▸ 本文
■ ■ ■ ■ ■ ■ ■

研究課題
若手研究(A)
Gタンパク質共役型受容体(GPCR)は、様々な細胞外からの刺激に応答する膜タンパク質であり、感覚受容・神経伝達など、様々な生理機能に関与している。本研究では、タンパク質の動的な性質を原子レベルで観測可能な核磁気共鳴(NMR)法を用いて、GPCRの一種であるβ2アドレナリン受容体およびアデノシンA2A受容体の解析をおこなった。これにより、β2アドレナリン受容体が化合物依存的に、多様なシグナルを細胞内に伝える機構、および脂質二重膜の組成依存的にアデノシンA2A受容体の活性が変化する機構を解明した。
医薬品の30%以上は、G蛋白質共役型受容体(GPCR)に作用して、シグナル伝達活性を変化させることで、治療効果を発揮する。本研究で得られたGPCRの構造を参考にして、下流のシグナルを伝達する分子との相互作用に、選択的に作用する化合物を作ることができれば、副作用を抑制する薬剤を、合理的に設計できる可能性が示された。また、脂質の作用を模倣することで、生体内に存在する化合物や他の薬剤がすでに結合したGPCRに対しても作用する薬剤設計の道が開け、新たな作用点および薬理作用を持つ医薬品の開発が加速することが期待される。

■ ■ ■ ■ ■ ■ ■

▸ 検討用データ
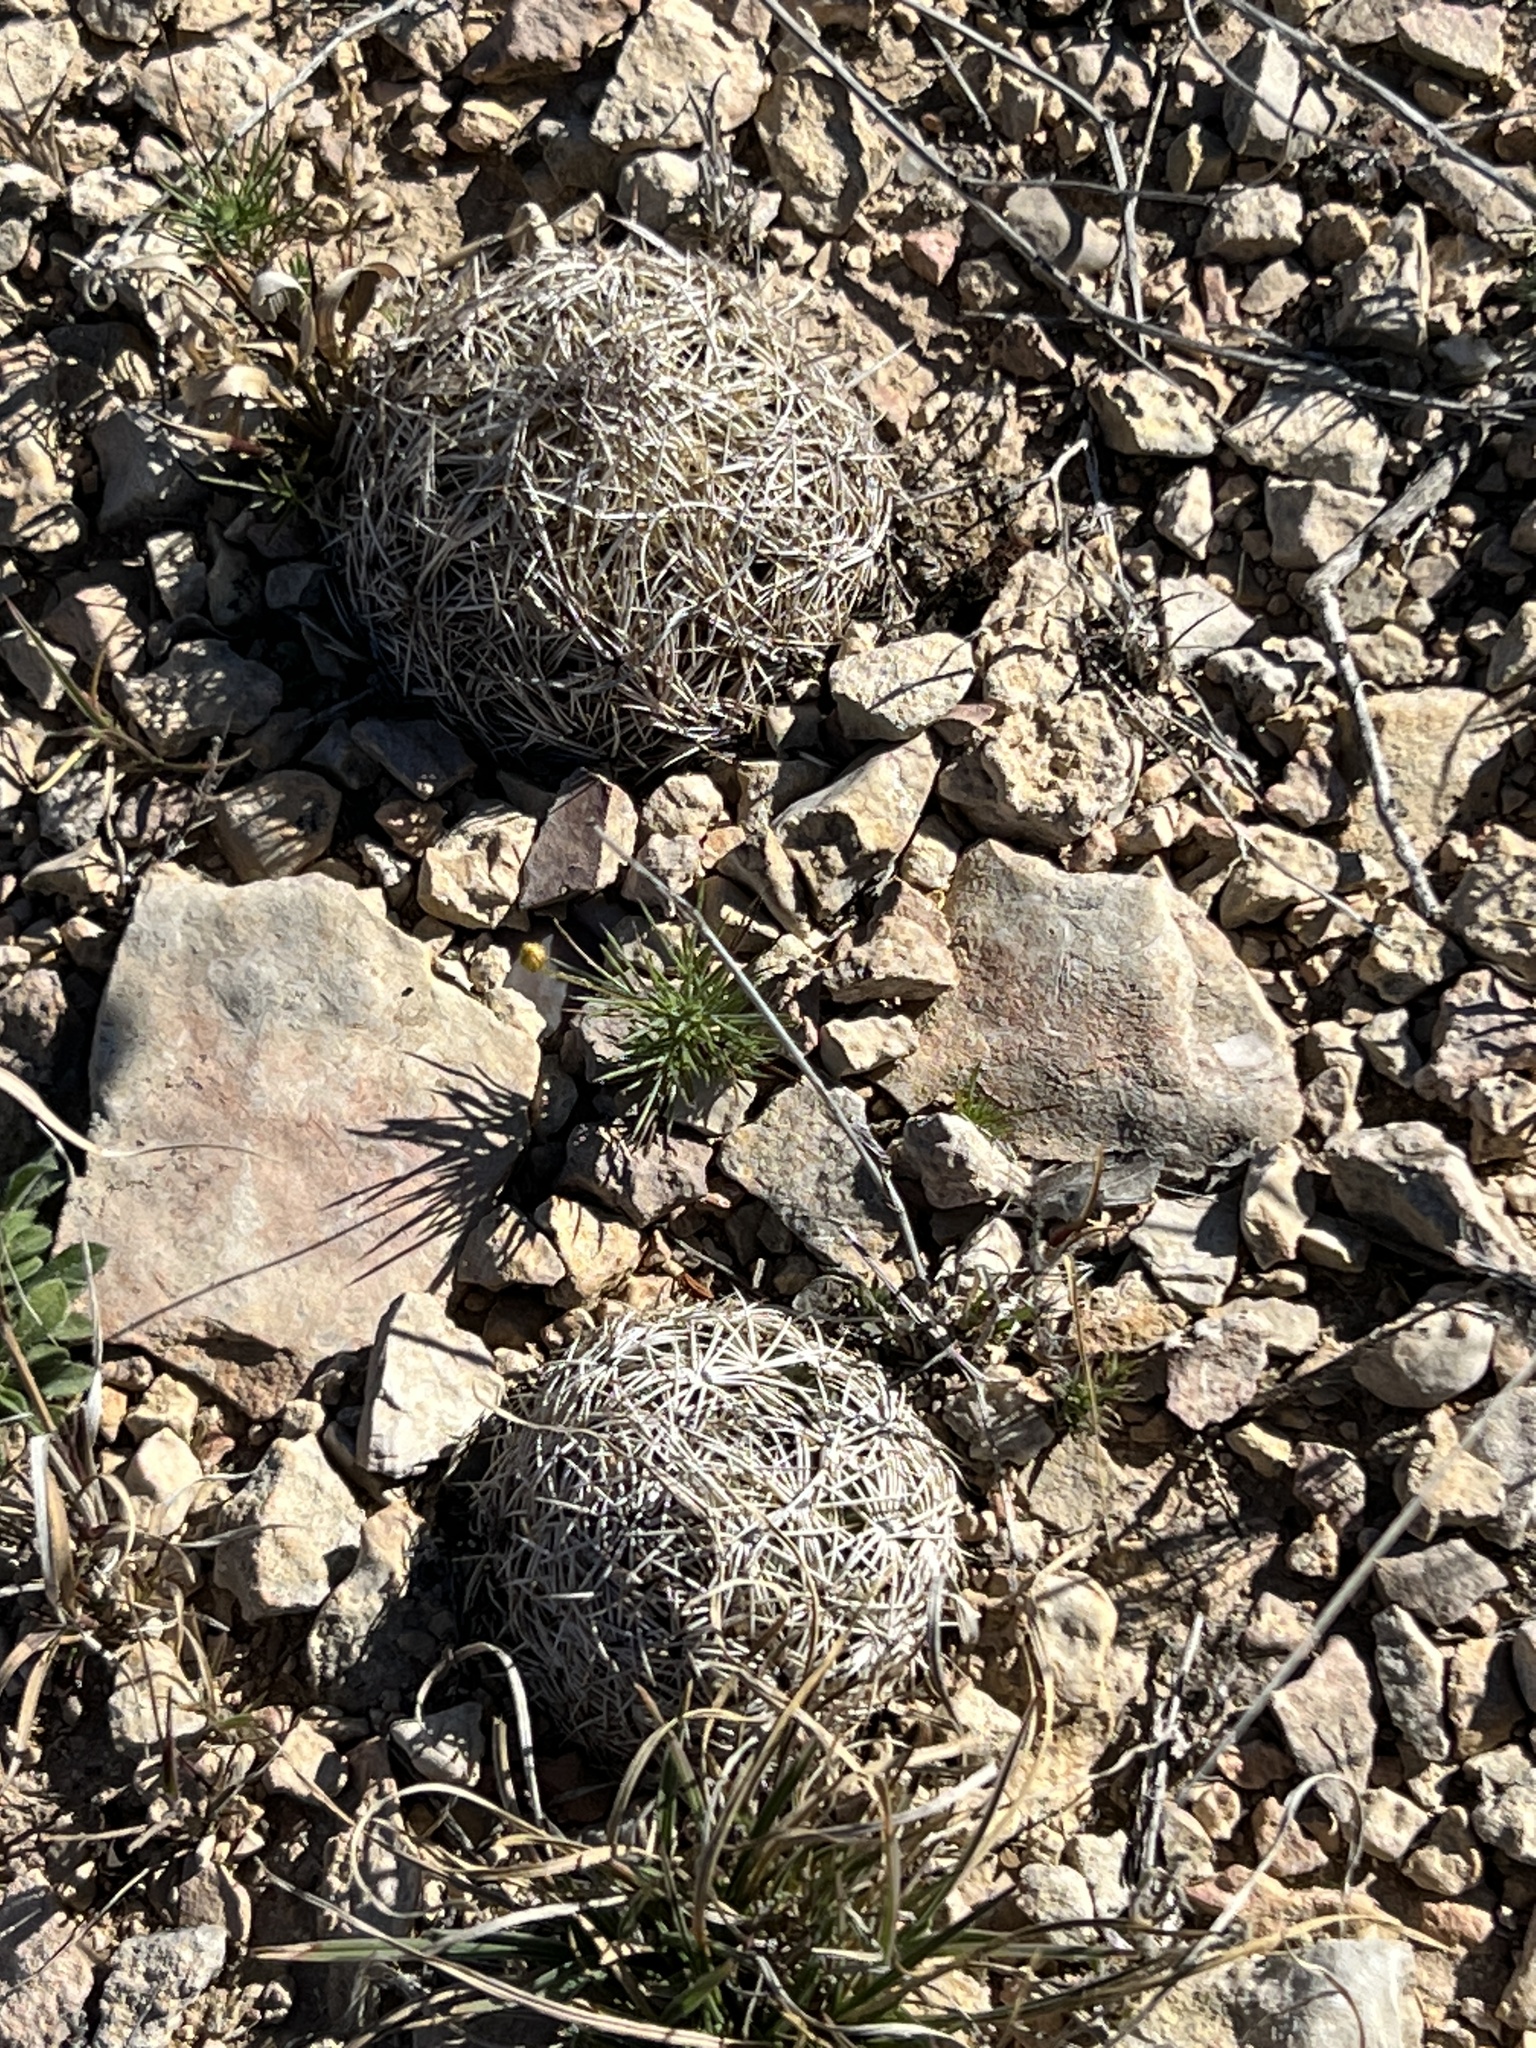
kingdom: Plantae
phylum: Tracheophyta
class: Magnoliopsida
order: Caryophyllales
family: Cactaceae
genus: Coryphantha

■ ■ ■ ■ ■ ■ ■

▸ 確認問題
1. 本文について、次の問いに答えてください。
(a) 本研究でGPCRの解析に用いた手法は何ですか？
(b) 本研究で解析したGPCRは、どの2種類ですか？
(c) 医薬品の何%以上がGPCRに作用して治療効果を発揮しますか？
2. 次の各文は本文の内容と一致していますか？それぞれ「はい」か「いいえ」で答え、判断の根拠となる本文の語句をそのまま引用してください。
(a) GPCRは膜タンパク質である。
(b) アデノシンA2A受容体の活性は、脂質二重膜の組成によって変わらないことがわかった。
(c) 副作用を抑制する薬剤を合理的に設計できることが証明された。
3. 本文のうち、「Gタンパク質共役型受容体(G」から「が加速することが期待される。」までを、両端の語句も含めて正確に書き写してください。

▸ 番号別解答
1.
(a) 核磁気共鳴(NMR)法
(b) β2アドレナリン受容体とアデノシンA2A受容体
(c) 30%以上

2.
(a) はい。「様々な細胞外からの刺激に応答する膜タンパク質であり」
(b) いいえ。「脂質二重膜の組成依存的にアデノシンA2A受容体の活性が変化する機構を解明した」
(c) いいえ。「副作用を抑制する薬剤を、合理的に設計できる可能性が示された」

3.
Gタンパク質共役型受容体(GPCR)は、様々な細胞外からの刺激に応答する膜タンパク質であり、感覚受容・神経伝達など、様々な生理機能に関与している。本研究では、タンパク質の動的な性質を原子レベルで観測可能な核磁気共鳴(NMR)法を用いて、GPCRの一種であるβ2アドレナリン受容体およびアデノシンA2A受容体の解析をおこなった。これにより、β2アドレナリン受容体が化合物依存的に、多様なシグナルを細胞内に伝える機構、および脂質二重膜の組成依存的にアデノシンA2A受容体の活性が変化する機構を解明した。
医薬品の30%以上は、G蛋白質共役型受容体(GPCR)に作用して、シグナル伝達活性を変化させることで、治療効果を発揮する。本研究で得られたGPCRの構造を参考にして、下流のシグナルを伝達する分子との相互作用に、選択的に作用する化合物を作ることができれば、副作用を抑制する薬剤を、合理的に設計できる可能性が示された。また、脂質の作用を模倣することで、生体内に存在する化合物や他の薬剤がすでに結合したGPCRに対しても作用する薬剤設計の道が開け、新たな作用点および薬理作用を持つ医薬品の開発が加速することが期待される。